The new fund is expected to invest $5 million to $20 million in companies with late-stage financing needs of $10 million to $50 million.
Kalish said, “Think of this fund as a barbell. On one end we have foreign financial institutions that do not have staff on the ground in Israel but have expressed interest in co-investing with us. On the other end, we have investment banks that would like to establish a strategic relationship in order to help prepare our portfolio companies for an IPO. The fund is the connecting rod in the middle, using the manager’s network and expertise to source and invest in quality deals.”
He added: “There are some interesting things going on in Israeli technology. The number of private companies with revenue of more than $10 million has exploded, and we see more in the pipeline. Yet, there is still pressure for such firms to exit too early. This fund will help successful companies bridge that gap and get to a point where they can realize their full value.”
Kalish said a number of investors in the prior fund have committed to the new fund. Jerusalem Global said it also will be marketing the fund to major financial institutions, fund of funds, university endowments, and pension funds.
Board committee studies QLT alternatives
QLT (Vancouver, British Columbia) reported that its board has formed a special committee to review “all strategic alternatives available to the company.”
The committee, comprised of three independent directors, has named Morrison & Foerster as legal counsel to report directly to the committee, which has been charged, among other things, with responsibility for exploring alternative ways to maximize shareholder value, including transactions involving the sale of all or part of the company’s assets.
The QLT board said it is reviewing proposals from several investment bankers and expects to appoint a financial advisor in the near future to assist the special committee in the evaluation of strategic alternatives.
Chairman Boyd Clarke said that the QLT board “believes that the net value of the assets of the company exceeds the value represented by the stock price. We had hoped to address that disconnect through the deployment of our current strategic plan, [but] as the gap continues to widen, we have decided that, other than as contractually required, making significant additional investments in all of our current products and technologies would be inconsistent with our objective of maximizing shareholder value.”
As a result, he said, “we are exploring all strategic options, which may include sale of all or part of the assets of the company.”
QLT is focused on pharmaceutical products in the fields of ophthalmology and dermatology.

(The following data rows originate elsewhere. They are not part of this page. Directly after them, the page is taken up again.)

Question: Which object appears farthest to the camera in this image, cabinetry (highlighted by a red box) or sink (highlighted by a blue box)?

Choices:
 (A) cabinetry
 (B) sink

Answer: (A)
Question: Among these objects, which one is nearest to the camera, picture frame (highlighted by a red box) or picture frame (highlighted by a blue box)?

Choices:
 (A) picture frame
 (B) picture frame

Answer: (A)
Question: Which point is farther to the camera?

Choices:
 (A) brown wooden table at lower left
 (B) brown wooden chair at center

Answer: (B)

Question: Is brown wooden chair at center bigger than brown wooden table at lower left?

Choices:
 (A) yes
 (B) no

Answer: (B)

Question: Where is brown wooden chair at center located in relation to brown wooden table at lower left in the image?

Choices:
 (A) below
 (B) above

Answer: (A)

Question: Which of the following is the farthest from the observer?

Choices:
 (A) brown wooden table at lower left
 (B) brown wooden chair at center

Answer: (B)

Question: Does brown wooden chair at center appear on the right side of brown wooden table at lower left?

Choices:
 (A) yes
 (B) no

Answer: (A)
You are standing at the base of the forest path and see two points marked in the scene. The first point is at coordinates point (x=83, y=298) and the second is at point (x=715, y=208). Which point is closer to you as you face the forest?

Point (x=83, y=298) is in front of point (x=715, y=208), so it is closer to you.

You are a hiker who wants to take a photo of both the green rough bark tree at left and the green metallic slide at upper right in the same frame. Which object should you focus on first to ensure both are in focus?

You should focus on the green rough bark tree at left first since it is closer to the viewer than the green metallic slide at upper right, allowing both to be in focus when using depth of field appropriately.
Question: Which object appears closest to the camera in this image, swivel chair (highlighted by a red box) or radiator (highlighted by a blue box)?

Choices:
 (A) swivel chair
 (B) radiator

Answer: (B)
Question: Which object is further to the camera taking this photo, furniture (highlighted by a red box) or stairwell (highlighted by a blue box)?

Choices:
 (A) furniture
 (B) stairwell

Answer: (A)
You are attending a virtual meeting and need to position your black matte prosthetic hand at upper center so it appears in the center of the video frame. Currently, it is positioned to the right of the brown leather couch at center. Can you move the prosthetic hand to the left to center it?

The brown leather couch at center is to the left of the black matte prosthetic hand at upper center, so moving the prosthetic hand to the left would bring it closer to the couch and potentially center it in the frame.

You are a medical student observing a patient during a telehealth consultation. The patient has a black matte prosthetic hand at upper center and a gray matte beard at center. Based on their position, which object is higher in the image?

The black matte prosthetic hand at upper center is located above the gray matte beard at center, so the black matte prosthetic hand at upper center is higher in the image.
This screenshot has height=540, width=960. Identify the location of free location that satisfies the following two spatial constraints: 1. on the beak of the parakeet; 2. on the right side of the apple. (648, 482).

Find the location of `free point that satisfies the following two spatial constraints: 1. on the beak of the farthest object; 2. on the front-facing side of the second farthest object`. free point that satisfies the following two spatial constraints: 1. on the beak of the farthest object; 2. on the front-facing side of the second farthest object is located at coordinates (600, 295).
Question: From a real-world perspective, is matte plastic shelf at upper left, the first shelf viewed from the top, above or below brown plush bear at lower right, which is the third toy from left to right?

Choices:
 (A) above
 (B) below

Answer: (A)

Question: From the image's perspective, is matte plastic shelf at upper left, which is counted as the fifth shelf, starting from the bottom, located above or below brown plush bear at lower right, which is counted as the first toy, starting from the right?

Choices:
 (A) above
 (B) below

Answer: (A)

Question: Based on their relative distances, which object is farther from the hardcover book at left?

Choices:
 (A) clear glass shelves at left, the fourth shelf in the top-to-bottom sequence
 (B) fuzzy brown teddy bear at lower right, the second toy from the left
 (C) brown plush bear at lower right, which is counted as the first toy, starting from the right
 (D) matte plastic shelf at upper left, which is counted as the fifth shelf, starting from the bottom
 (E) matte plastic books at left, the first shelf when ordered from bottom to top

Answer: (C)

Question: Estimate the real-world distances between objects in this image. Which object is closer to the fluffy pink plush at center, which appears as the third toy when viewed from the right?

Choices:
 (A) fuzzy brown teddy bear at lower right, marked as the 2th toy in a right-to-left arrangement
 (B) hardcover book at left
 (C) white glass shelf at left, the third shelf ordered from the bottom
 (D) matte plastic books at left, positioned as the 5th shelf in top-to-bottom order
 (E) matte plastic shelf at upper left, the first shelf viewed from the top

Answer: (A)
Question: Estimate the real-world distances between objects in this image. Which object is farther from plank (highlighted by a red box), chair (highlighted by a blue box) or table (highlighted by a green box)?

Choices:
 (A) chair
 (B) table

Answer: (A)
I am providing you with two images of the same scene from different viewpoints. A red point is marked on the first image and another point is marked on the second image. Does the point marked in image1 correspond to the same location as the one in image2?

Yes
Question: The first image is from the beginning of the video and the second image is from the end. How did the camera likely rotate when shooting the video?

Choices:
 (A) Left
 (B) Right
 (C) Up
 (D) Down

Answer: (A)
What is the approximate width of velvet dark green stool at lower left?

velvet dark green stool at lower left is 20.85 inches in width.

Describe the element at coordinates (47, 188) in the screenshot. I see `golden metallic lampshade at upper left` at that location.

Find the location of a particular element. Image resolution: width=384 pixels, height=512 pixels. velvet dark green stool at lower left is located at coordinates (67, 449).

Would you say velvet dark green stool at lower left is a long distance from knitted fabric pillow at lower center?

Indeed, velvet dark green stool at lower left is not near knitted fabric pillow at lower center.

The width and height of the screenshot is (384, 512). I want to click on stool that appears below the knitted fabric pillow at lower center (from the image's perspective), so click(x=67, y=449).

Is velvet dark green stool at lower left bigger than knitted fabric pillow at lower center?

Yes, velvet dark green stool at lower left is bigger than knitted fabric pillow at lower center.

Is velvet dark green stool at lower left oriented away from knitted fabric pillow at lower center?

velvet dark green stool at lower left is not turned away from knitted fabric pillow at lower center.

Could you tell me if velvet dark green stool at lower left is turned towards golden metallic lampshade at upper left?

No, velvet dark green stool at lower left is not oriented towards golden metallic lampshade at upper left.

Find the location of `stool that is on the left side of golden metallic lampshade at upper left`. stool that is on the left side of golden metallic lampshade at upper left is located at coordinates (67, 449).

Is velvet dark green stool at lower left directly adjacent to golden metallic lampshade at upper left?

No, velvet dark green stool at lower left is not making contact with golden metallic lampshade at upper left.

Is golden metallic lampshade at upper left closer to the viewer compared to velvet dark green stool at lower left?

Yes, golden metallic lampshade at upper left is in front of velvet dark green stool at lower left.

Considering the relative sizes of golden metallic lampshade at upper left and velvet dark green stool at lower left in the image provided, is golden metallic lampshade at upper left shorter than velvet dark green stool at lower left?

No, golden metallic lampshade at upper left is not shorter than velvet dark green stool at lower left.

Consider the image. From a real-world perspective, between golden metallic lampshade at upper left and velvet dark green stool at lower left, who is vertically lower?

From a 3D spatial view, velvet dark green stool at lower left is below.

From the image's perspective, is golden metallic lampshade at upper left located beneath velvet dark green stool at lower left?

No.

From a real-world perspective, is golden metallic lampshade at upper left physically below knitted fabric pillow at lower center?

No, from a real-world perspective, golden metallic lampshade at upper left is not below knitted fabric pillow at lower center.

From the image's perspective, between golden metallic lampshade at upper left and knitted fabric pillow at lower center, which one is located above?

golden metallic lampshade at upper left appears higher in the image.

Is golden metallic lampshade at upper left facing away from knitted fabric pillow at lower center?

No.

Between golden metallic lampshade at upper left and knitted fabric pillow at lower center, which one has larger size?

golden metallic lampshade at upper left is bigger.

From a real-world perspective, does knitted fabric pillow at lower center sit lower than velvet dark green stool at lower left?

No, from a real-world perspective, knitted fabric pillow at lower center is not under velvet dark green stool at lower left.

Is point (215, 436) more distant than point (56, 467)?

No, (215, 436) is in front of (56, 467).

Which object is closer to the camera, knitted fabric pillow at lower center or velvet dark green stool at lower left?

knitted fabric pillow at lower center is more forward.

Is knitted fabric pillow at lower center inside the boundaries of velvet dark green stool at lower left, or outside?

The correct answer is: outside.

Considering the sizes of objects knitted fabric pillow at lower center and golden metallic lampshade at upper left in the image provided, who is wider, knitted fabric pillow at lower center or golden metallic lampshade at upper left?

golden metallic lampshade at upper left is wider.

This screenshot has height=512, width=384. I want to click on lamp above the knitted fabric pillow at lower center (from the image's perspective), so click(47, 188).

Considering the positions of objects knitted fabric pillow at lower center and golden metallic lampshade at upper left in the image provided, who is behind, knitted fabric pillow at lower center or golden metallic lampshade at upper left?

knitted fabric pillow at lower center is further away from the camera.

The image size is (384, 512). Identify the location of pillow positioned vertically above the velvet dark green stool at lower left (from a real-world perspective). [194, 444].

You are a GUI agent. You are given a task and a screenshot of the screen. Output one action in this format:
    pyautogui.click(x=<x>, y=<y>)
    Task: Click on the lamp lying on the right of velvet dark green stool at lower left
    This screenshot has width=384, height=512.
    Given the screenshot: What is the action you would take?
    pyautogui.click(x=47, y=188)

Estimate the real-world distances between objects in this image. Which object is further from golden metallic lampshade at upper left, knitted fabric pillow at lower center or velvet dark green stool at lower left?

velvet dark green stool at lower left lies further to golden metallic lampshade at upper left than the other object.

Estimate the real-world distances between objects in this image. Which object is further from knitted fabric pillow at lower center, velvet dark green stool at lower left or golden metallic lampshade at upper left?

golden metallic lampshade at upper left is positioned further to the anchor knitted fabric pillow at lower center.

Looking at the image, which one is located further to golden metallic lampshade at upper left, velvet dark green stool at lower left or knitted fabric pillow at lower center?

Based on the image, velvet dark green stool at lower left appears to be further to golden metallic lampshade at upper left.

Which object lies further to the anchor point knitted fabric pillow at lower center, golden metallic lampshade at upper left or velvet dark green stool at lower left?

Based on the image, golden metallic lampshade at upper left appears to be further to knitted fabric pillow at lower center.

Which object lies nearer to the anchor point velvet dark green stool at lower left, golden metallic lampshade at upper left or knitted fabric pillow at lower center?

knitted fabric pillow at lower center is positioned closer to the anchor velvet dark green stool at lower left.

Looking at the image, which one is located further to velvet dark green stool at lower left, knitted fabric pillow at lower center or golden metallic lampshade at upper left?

Its three technology platforms — photodynamic therapy, Atrigel and punctal plugs with drugs – have produced products such as Visudyne and Eligard.
Aetna OKs PillCam coverage
Given Imaging (Yokneam, Israel) said that Aetna, the third-largest U.S. health insurer, has updated its capsule endoscopy policy effective last month and will now cover cirrhotic patients for the screening and surveillance of esophageal varices using capsule endoscopy of the esophagus.
Aetna currently serves 16.6 million medical members, and the addition of its coverage brings the total number of people in the U.S. that have reimbursable access to Given’s PillCam ESO to roughly 30 million.
“We commend Aetna for recognizing PillCam ESO and its role in the evaluation of esophageal varices in cirrhotic patients,” said John Vierling, MD, of Baylor College of Medicine (Houston). “We hope that additional payers will soon recognize the value of this non-invasive procedure to identify patients with varices so that we can use proven prophylatic therapies to reduce the risk of bleeding.”
Varices are varicose veins that occur in the esophagus as a result of portal hypertension, which is a complication of cirrhosis. The company said that increased pressure within esophageal varices makes them susceptible to rupture and bleeding.